# How do you solve Log (x +3)(x-2) = Log (7x-11)?

Nov 17, 2015

This equation has one solution $x = 5$

#### Explanation:

First we have to find the domain of this equation. Since $\log$ functions are only defined for positive real numbers we have to solve inequalities:

$\left(x + 3\right) \left(x - 2\right) > 0$ and $7 x - 11 > 0$

From first inequality we get: $x < - 3 \vee x > 2$

From the second we get: $x > 1 \frac{4}{7}$

So we can write, that the domain is: D=(2;+oo)

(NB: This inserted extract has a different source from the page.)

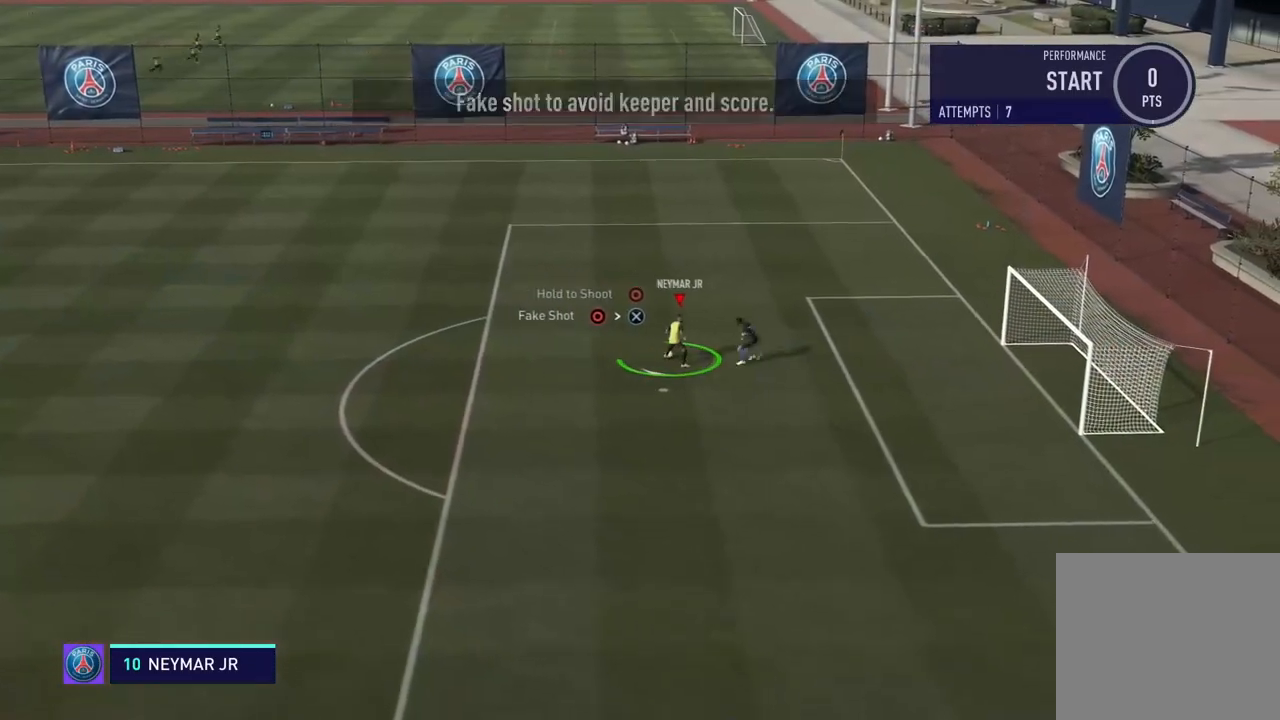
{"buttons": ["R2"], "left_stick": "down-right", "events": [[484, "left_stick", "down-right"]]}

Now we can solve the equation:

$\log \left(x + 3\right) \left(x - 2\right) = \log \left(7 x - 11\right)$

Since the base of logarythm is the same on both sides (none is written, so I suppose it is $10$), we can skip $\log$ signs and solve equation:

$\left(x + 3\right) \left(x - 2\right) = 7 x - 11$

${x}^{2} + x - 6 = 7 x - 11$

${x}^{2} - 6 x + 5 = 0$

$\Delta = {6}^{2} - 4 \cdot 1 \cdot 5$

$\Delta = 36 - 20 = 16$

$\sqrt{\Delta} = 4$

${x}_{1} = \frac{- b - \sqrt{\Delta}}{2 a}$

${x}_{1} = \frac{6 - 4}{2} = 1$

${x}_{2} = \frac{- b + \sqrt{\Delta}}{2 a}$

${x}_{2} = \frac{6 + 4}{2}$

${x}_{2} = 5$

Since ${x}_{1} \notin D$, the only solution of this equation is ${x}_{2} = 5$